Penjelasan Ulama Madzhab Syafi’i Tentang Murtad

 
Penjelasan Ulama Madzhab Syafi’i Tentang Murtad
Sumber Gambar: Foto (ist)

Laduni.ID Jakarta - Al-Imam Yahya ibn Syaraf an-Nawawi asy-Syafi’i (w 676 H) dalam kitab Minhaj ath-Thalibin Wa ‘Umdah al-Muftin, h. 293, berkata: “Kitab tentang riddah/kufur. Ridah adalah memutuskan Islam, baik karena niat, karena perbuatan, atau karena perkataan, dan sama halnya ia mengatakannya untuk tujuan menghinakan, atau karena mengingkari, dan atau karena meyakini (kata-kata kufur tersebut”.

——————————

Latihan:
1. Tentukan apakah pernyataan (a), (b), dan (c) sesuai dengan kutipan tentang murtad. Jawab ya atau tidak, disertai kata-kata penentu dari kutipan itu yang disalin persis. (a) Kitab yang dikutip berjudul Minhaj ath-Thalibin Wa ‘Umdah al-Muftin. (b) Al-Imam an-Nawawi wafat pada tahun 676 H. (c) Riddah hanya dapat terjadi karena perkataan.
2. Sebutkan semua hal yang menurut kutipan tentang murtad dapat menjadi sebab terputusnya Islam.
3. Teruskan kutipan tentang murtad dengan menulis bagian berikutnya, dimulai sesudah kalimat terakhirnya.
Data sesudah ini adalah bahan tersendiri yang tidak berhubungan dengan kutipan tentang murtad.

——————————

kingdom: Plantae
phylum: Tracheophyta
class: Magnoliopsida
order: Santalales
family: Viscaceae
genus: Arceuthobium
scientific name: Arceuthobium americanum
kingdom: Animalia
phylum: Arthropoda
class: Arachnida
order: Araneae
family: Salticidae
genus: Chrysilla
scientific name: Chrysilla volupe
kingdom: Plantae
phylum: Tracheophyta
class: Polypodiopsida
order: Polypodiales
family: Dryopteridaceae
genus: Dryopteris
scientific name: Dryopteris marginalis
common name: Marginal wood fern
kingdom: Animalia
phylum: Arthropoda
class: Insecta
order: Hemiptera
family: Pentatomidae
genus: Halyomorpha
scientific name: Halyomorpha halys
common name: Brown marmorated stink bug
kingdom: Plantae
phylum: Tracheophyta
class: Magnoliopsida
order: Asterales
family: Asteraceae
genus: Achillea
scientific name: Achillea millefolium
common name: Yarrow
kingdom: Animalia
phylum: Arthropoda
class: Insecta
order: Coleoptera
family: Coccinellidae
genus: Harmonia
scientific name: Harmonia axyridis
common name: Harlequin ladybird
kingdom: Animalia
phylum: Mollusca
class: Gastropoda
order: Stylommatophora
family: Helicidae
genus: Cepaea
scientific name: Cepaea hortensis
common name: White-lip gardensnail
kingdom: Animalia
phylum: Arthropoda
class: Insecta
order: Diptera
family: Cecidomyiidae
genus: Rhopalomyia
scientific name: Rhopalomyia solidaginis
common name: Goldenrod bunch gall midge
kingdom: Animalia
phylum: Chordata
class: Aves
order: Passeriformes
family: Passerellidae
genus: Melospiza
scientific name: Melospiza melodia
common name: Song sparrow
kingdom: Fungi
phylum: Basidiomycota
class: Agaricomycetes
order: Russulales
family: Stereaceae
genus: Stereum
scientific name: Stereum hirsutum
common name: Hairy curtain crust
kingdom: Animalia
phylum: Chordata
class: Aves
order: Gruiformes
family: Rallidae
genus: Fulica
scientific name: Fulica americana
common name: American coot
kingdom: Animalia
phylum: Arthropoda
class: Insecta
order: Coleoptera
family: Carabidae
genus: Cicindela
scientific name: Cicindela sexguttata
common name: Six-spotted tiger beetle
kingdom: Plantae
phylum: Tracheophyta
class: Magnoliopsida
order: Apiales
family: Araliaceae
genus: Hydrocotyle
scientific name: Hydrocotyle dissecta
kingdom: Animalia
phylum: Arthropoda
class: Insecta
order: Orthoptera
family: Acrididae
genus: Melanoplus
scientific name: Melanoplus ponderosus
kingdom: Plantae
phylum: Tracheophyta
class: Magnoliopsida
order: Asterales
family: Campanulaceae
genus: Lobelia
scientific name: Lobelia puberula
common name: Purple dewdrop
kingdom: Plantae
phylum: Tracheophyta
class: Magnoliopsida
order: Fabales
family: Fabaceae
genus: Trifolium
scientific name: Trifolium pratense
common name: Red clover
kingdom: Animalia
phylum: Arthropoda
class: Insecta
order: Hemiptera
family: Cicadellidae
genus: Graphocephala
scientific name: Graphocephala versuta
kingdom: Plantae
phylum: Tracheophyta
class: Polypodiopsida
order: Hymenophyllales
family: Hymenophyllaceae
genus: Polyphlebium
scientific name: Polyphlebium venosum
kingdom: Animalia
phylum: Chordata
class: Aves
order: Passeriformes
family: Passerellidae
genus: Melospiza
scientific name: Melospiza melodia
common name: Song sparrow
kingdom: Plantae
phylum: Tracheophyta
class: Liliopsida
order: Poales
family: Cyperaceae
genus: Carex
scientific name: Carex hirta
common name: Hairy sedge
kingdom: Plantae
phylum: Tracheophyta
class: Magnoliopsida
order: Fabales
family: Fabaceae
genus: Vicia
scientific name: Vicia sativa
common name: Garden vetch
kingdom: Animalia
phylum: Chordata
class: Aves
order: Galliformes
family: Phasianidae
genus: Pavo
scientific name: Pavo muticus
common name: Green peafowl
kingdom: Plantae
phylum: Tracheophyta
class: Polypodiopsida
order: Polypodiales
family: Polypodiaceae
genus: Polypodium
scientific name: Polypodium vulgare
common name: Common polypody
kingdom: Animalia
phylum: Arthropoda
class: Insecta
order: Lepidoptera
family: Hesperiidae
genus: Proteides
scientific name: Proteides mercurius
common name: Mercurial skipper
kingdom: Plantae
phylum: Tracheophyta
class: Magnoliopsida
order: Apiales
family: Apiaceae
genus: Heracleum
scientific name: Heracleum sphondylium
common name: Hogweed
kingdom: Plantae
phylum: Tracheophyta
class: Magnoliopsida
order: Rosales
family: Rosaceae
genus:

——————————

Hasil Latihan:
1.
(a) Ya: "dalam kitab Minhaj ath-Thalibin Wa ‘Umdah al-Muftin"
(b) Ya: "(w 676 H)"
(c) Tidak: "baik karena niat, karena perbuatan, atau karena perkataan"

2. Niat, perbuatan, dan perkataan.

3.
ﻭﻗﺎﻝ ﺃﻳﻀﺎ ﻓﻲ ﺍﻟﺮﻭﺿﺔ ﺝ 10/52 ”: ﻭﻗﺎﻝ ﺃﻱ ﺍﻟﺸﺎﻓﻌﻲ ﻓﻲ ﻣﻮﺿﻊ ﺇﺫﺍ ﺃﺗﻰ ﺑﺎﻟﺸﻬﺎﺩﺗﻴﻦ ﺻﺎﺭ ﻣﺴﻠﻤﺎ ” ﺍﻫـ ﻭﻗﺎﻝ ﻓﻲ ﻛﺘﺎﺏ ﺍﻟﻜﻔﺎﺭﺍﺕ ﺝ 8/282 ”: ﺍﻟﻤﺬﻫﺐ ﺍﻟﺬﻱ ﻗﻄﻊ ﺑﻪ ﺍﻟﺠﻤﻬﻮﺭ ﺃﻥ ﻛﻠﻤﺘﻲ ﺍﻟﺸﻬﺎﺩﺗﻴﻦ ﻻ ﺑﺪ ﻣﻨﻬﻤﺎ ﻭﻻ ﻳﺤﺼﻞ ﺍﻹﺳﻼﻡ ﺇﻻ ﺑﻬﻤﺎ “ ﺍﻫـ

Dalam kitab Raudlah ath-Thalibin, j. 10, h. 52, al-Imam an-Nawawi berkata: “Di suatu bagian (tulisannya); Imam Syafi’i berkata bahwa orang murtad ini bila mendatangkan/mengucapkan dua kalimat syahadat maka ia menjadi muslim”.

Baca Juga: Penjelasan Makam orang Murtad sampai Mati

Dalam kitab al-Kaffarat, j. 8, h. 282, al-Imam an-Nawawi berkata: “Pandapat yang telah ditetapkan oleh para ulama bahwa dua kalimat syahadat wajib didatangkan/diucapkan oleh seorang yang murtad, dan bahwa ia tidak menjadi muslim kembali kecuali dengan dua kalimat syahadat ini”.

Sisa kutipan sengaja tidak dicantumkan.